Today realtime communications and streaming technologies are converging within ultra low latency use cases such as augmented reality/virtual reality, game streaming or live streaming with fanout. These use cases may involve peer-to-peer interactions traversing Network Address Translators (NATs) so that they cannot be addressed solely with client/server APIs. For example, streaming a game from a console to a mobile device or a live streaming application supporting peer-to-peer fanout to improve scalability.
For these applications, today's WebRTC APIs may not be sufficient, due to:
-- Lack of support for custom metadata. In AR/VR applications, the metadata can be large enough to require custom packetization and rate control.
-- Lack of codec support. For music, the AAC codec is popular, but it is not supported in WebRTC implementations. However, AAC is supported in WebCodecs.
-- Lack of custom rate control. While WebRTC's built-in rate control is general purpose, it does not allow for rapid response to changes in bandwidth, as is possible with per-frame QP rate control in WebCodecs.

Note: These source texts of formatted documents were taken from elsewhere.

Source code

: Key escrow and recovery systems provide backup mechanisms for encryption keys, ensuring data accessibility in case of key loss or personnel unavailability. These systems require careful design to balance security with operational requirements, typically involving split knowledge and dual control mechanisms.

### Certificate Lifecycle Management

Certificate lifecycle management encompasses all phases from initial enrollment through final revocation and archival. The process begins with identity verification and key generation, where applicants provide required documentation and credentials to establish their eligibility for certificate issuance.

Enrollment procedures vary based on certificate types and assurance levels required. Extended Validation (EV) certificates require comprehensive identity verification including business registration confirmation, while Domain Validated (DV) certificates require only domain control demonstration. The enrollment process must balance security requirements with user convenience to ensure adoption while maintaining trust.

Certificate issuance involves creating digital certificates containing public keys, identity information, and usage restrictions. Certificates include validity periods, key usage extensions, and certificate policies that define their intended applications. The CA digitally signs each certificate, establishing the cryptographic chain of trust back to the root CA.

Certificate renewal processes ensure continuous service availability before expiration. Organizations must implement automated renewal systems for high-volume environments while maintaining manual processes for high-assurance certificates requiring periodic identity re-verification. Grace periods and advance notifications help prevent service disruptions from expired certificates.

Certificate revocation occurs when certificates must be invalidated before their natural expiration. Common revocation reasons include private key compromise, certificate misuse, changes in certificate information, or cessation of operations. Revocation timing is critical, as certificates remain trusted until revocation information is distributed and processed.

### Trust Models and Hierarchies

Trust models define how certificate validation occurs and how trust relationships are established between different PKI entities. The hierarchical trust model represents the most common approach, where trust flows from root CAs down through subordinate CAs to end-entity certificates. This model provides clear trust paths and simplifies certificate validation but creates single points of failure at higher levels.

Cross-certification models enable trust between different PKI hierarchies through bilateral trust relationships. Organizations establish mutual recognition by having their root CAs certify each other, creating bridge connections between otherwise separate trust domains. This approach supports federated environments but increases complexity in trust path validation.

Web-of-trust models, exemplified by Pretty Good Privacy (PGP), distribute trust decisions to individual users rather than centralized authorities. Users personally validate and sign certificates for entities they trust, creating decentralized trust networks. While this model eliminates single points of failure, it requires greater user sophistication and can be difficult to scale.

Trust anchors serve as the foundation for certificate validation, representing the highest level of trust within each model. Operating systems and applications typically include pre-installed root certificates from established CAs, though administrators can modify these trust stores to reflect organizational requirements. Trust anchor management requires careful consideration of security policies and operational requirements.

-- Inability to support custom RTCP messages. WebRTC implementations today do not support feedback messages such as LRR, RPSI or SLI, or extended statistics as provided by RTCP-XR.
Native applications can use raw UDP sockets, but those are not available on the web because they lack encryption, congestion control, and a mechanism for consent to send (to prevent DDoS attacks).
To enable new use cases, we think it would be useful to provide an API to send and receive RTP and RTCP packets.
The WebRTC-RtpTransport API enables web applications to support:
- Custom payloads (ML-based audio codecs)
- Custom packetization
- Custom FEC
- Custom RTX
- Custom Jitter Buffer
- Custom bandwidth estimate
- Custom rate control (with built-in bandwidth estimate)
- Custom bitrate allocation
- Custom metadata (header extensions)
- Custom RTCP messages
- Custom RTCP message timing
- RTP forwarding
This is not UDP Socket API. We must have encrypted and congestion-controlled communication.
WebRTC-RtpTransport can be used to implement the following use cases:
- Use Case 1: Custom Packetization
- Use Case 2: Custom Congestion Control
WebRTC-RtpTransport enables these use cases by enabling applications to:
- Encode with a custom (WASM) codec, packetize and send
- Obtain frames from Encoded Transform API, packetize and send
- Obtain frames from Encoded Transform API, apply custom FEC, and send
- Observe incoming NACKs and resend with custom RTX behavior
- Observe incoming packets and customize when NACKs are sent
- Receive packets using a custom jitter buffer implementation
- Use WebCodecs for encode or decode, implement packetization/depacketization and a custom jitter buffer
- Receive packets, depacketize and inject into Encoded Transform (requires a constructor for EncodedAudioFrame/EncodedVideoFrame)
- Observe incoming feedback and/or estimations from built-in congestion control and implement custom rate control (as long as the sending rate is lower than the bandwidth estimate provided by built-in congestion control)
- Obtain frames from Encoded Transform API, packetize, attach custom metadata, and send
- Obtain a bandwidth estimate from RtpTransport, do bitrate allocation, and set bitrates of RtpSenders
- Forward RTP/RTCP packets from one PeerConnection to another, with full control over the entire packet (modulo SRTP/CC exceptions)